EU Commission Proposes New Late Payment Regulation – Evolution or Revolution of the EU Late Payment Regime?

Sullivan & Worcester

[co-authors: Matilda Johnson and Pedro Leake-Bandeira]

On 12 September 2023, the European Commission proposed a new EU Regulation on combatting late payments in commercial transactions which will revise and replace EU Directive 2011/7/EU (the Late Payment Directive). The Commission says it aims to reduce the significant impact that late payments have on businesses and SMEs by addressing shortcomings in the Late Payment Directive.

The proposed EU Regulation will introduce stricter and more streamlined measures to prevent late payment practices, such as enforcement and redress measures the Commission says are designed to protect creditors from late payments and will seek to rectify asymmetries in the contractual bargaining power between large debtors and small creditors.
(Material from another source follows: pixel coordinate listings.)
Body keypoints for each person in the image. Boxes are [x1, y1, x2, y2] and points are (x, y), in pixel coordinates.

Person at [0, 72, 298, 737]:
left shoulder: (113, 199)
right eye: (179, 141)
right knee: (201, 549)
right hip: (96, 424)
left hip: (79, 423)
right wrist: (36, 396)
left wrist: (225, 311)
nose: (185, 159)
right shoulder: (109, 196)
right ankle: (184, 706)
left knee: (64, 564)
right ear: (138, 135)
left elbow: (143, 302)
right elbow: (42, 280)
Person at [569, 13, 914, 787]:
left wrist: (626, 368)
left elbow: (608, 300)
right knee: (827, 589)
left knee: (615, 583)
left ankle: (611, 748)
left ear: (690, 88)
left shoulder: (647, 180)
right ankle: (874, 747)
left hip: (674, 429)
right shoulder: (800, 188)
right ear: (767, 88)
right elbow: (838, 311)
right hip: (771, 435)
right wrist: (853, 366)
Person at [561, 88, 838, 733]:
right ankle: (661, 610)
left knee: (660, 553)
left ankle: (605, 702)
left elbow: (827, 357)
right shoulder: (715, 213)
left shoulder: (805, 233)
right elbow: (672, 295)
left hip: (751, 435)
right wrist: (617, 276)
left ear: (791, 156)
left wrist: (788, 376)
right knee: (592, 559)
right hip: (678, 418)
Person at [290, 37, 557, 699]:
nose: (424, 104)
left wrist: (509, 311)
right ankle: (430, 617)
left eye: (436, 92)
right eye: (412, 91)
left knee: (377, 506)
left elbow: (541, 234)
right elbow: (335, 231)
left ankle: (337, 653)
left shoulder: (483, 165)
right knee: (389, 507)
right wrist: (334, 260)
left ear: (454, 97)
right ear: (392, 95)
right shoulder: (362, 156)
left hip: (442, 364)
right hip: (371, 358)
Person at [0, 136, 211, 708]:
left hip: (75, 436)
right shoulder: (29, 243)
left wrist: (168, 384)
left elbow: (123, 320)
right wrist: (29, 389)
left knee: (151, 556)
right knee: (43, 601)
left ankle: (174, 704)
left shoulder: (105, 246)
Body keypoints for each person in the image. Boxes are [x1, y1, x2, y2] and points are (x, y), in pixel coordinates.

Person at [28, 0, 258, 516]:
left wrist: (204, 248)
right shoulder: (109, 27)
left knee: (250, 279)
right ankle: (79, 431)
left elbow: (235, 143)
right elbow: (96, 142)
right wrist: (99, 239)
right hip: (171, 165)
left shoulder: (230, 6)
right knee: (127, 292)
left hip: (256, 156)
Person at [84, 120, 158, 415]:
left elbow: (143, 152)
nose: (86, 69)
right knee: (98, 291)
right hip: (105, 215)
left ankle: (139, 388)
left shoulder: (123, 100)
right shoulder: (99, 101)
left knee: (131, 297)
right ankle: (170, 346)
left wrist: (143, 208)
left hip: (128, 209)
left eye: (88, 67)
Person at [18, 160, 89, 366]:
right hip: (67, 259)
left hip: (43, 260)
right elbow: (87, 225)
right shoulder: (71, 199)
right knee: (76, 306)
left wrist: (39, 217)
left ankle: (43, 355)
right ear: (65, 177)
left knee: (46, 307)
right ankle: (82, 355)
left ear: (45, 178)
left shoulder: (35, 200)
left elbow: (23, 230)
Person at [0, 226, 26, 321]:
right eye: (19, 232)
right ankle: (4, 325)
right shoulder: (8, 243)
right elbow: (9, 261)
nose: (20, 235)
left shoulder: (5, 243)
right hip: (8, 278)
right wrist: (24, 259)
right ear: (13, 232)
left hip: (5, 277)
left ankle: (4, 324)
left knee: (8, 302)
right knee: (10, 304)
Some of the headline changes proposed include:  

  • The introduction of a single maximum payment term of 30 days (reduced from the current 60-day term) for the vast majority of commercial transactions between businesses and businesses and public authorities.
  • The removal of the right (as currently included in the Late Payment Directive) for contracting parties to extend payment terms where this would not be “grossly unfair” to the creditor.
  • A restriction on the creditor’s ability to waive its right to claim interest for late payment from the debtor and an automatic obligation on debtors to pay late payment interest on overdue amounts.
  • The addition of enforcement and redress measures to protect creditors, such as a requirement that member states designate enforcement authorities to monitor compliance and enforce the Regulation in the relevant member state.
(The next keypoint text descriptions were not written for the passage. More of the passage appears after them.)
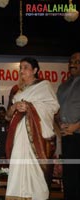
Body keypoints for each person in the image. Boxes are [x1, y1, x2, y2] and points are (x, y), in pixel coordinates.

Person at [5, 57, 59, 200]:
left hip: (35, 138)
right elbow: (8, 116)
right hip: (19, 136)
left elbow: (53, 107)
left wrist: (30, 107)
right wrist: (14, 107)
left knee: (36, 173)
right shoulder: (17, 90)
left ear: (35, 70)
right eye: (20, 67)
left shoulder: (44, 85)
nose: (22, 70)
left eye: (26, 67)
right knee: (18, 169)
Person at [56, 52, 80, 200]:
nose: (73, 63)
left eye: (77, 61)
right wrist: (59, 123)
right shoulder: (63, 86)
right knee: (70, 175)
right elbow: (56, 109)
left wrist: (76, 126)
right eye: (71, 61)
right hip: (67, 137)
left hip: (78, 134)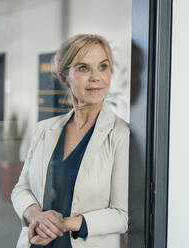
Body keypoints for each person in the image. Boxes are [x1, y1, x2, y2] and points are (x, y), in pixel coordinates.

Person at [11, 34, 129, 248]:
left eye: (103, 66)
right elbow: (21, 189)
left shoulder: (120, 135)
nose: (96, 77)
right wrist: (35, 214)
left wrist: (65, 224)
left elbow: (121, 215)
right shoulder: (44, 130)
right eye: (83, 68)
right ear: (64, 76)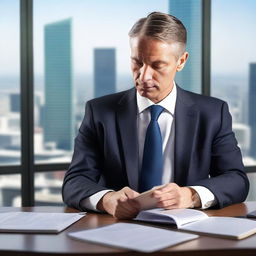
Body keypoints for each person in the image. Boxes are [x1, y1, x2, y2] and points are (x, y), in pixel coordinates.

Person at [62, 12, 249, 219]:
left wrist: (191, 195)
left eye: (157, 65)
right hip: (117, 229)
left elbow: (236, 179)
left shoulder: (213, 113)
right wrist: (107, 200)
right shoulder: (100, 112)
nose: (143, 76)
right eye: (137, 62)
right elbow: (74, 182)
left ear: (181, 61)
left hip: (187, 232)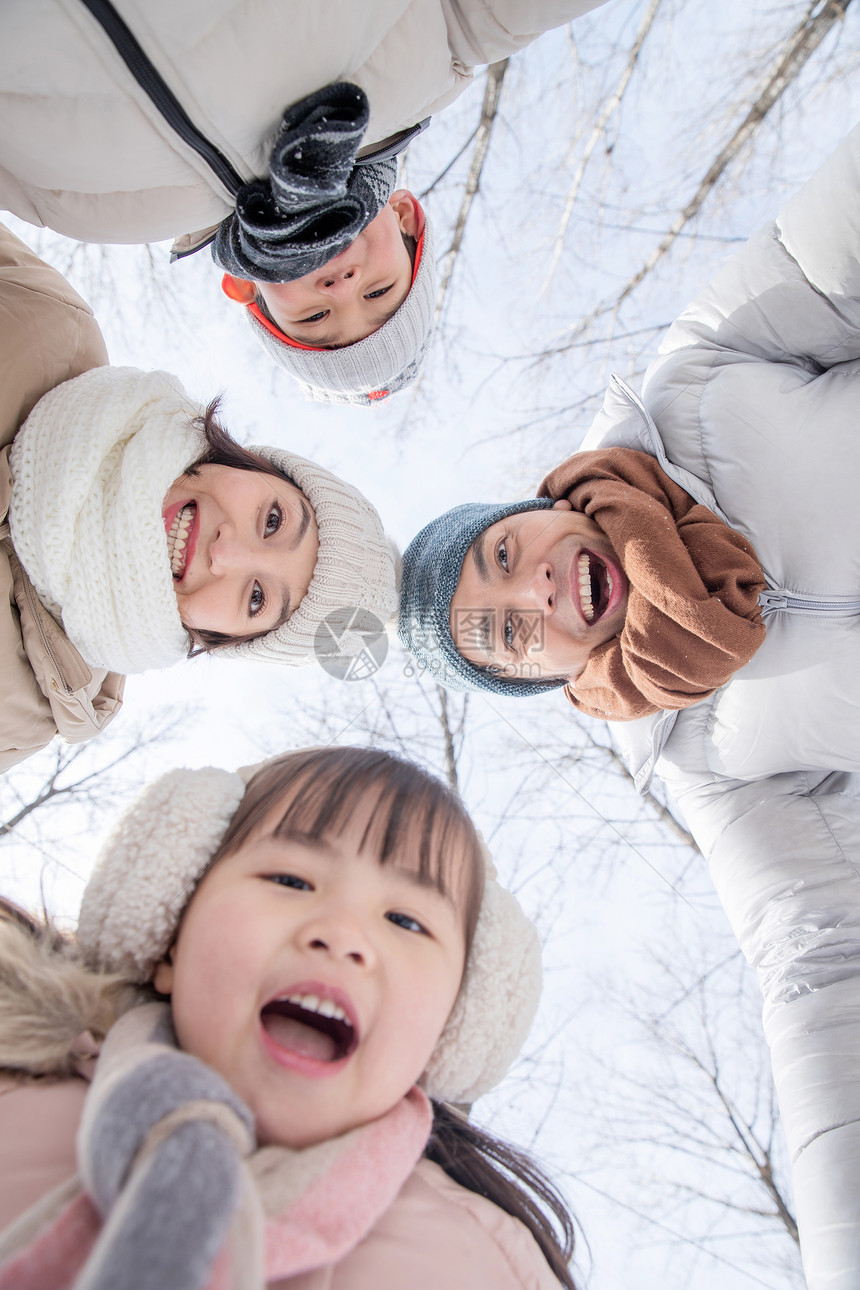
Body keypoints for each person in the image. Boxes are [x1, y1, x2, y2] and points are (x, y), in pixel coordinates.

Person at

Impact on supply chain finance

Supply chain finance is a valuable and widely used tool for financing and optimising working capital in supply chains, as highlighted during the Covid-19 pandemic. If adopted, the Regulation has the potential to pose significant challenges to contracting parties falling within its scope to arrange their commercial transactions as they see fit, including in connection with parties (including funders) providing commercial credit via extended payment terms. This in turn could have a negative impact on the supply chain finance industry which can provide benefits to both creditor and debtor in a commercial transaction. While the Commission’s focus on protecting the position of SMEs should be welcomed, the wider impact of the proposed Regulation on the supply chain finance industry is in need of careful consideration.


The EU Commission’s proposal marks the first step in the EU legislative process. The proposed Regulation will now need to be considered and approved (with scope for amendments) by both the European Parliament and the European Council before it can be adopted.




DISCLAIMER: Because of the generality of this update, the information provided herein may not be applicable in all situations and should not be acted upon without specific legal advice based on particular situations.